The gamma-globin promoter has a major role in competitive inhibition of beta-globin gene expression in early erythroid development.

The human gamma-globin gene competitively inhibits beta-globin gene expression in early erythroid development. To identify the gamma-globin gene sequences required for this effect, transgenic mice and stable transfection analyses with constructs containing 5'HS2 from the locus control region, modified gamma-globin genes, and the beta-globin gene were used. The -136 to +56 region of the gamma-globin promoter is necessary for competitive inhibition, as the beta-globin gene was inappropriately expressed in mouse embryos and in K562 and HEL cells containing constructs in which this region was deleted. Independently, the -140 to +56 region of gamma-globin gene was not sufficient to inhibit beta-globin transcription in mouse embryos or in cultured cells. Competitive inhibition of beta-globin gene expression was observed in K562 and HEL cells having a gamma-globin gene with a -161 promoter. The data suggest that the -161 gamma-globin promoter, which includes the CACCC box, two CCAAT boxes, the stage selector element (SSE), and TATA box, has a major role in suppressing beta-globin transcription early in development. Proteins binding to these or other gamma-globin promoter elements may interact with those binding to the locus control region, consequently precluding beta-globin transcription.

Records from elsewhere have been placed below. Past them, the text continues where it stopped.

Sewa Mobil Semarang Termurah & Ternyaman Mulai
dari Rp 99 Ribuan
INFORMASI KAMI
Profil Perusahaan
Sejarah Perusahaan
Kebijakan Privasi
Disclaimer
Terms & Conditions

The human gamma-globin TATA and CACCC elements have key, distinct roles in suppressing beta-globin gene expression in embryonic/fetal development.

The competition model of globin gene regulation states that the gamma-globin gene precludes expression of the beta-globin gene in early development by competing for the enhancing activity of the locus control region. The gamma-globin gene with a -161 promoter is sufficient for suppressing beta-globin gene expression, and the gamma-globin TATA and CACCC elements are necessary for this effect. In this work, stable transfection and transgenic mouse assays have been performed with constructs containing HS3 and HS2 from the locus control region, the gamma-globin gene with promoter mutation(s), and the beta-globin gene. The data indicate that the gamma-globin TATA and CACCC elements together have at least an additive effect on the beta/gamma-globin mRNA ratio in early erythroid cells, suggesting that the elements work coordinately to suppress beta-globin gene expression. The TATA and CACCC are the major gamma-globin promoter elements responsible for this effect. Transgenic mouse experiments indicate that the gamma-globin TATA element plays a role in gamma-globin expression and beta-globin suppression in the embryo and fetus; in contrast, the CACCC element has a stage-specific effect in the fetus. The results suggest that, as is true for the erythroid Krüppel-like factor (EKLF) and the beta-globin promoter CACCC, a protein(s) binds to the gamma-globin CACCC element to coordinate stage-specific gene expression.

The roles of 5'-HS2, 5'-HS3, and the gamma-globin TATA, CACCC, and stage selector elements in suppression of beta-globin expression in early development.

The roles of HS2 and HS3 from the human beta-globin locus control region and of the TATA, CACCC, and stage selector elements of the gamma-globin promoter, in competitive inhibition of beta-globin gene expression in early development, were tested using stable transfections of HEL and K562 cells. Cells with an HS3gamma beta construct demonstrate that HS3 exhibits enhancing activity, but compared with HS2, this site participates less consistently in the inhibition of embryonic/fetal beta-globin expression. In cells with HS3HS2gamma beta constructs, the two HS sites act in concert to more effectively enhance gamma-globin gene expression and to drive stage-specific expression of the gamma- and beta-globin genes. A gamma-globin gene with a -161 promoter can competitively inhibit beta-globin gene expression. HS3HS2gamma beta constructs were used to determine the effects of gamma-globin promoter mutations within this region on competition. The CACCC and TATA elements, but not the stage selector element, inhibit inappropriate embryonic/fetal stage expression of the beta-globin gene. The mutation in the gamma-globin TATA element results in the use of two major alternative transcription start sites. The data suggest that proteins binding to the gamma-globin CACCC and TATA elements interact with those binding to HS2 and/or HS3 to preclude beta-globin transcription in early development.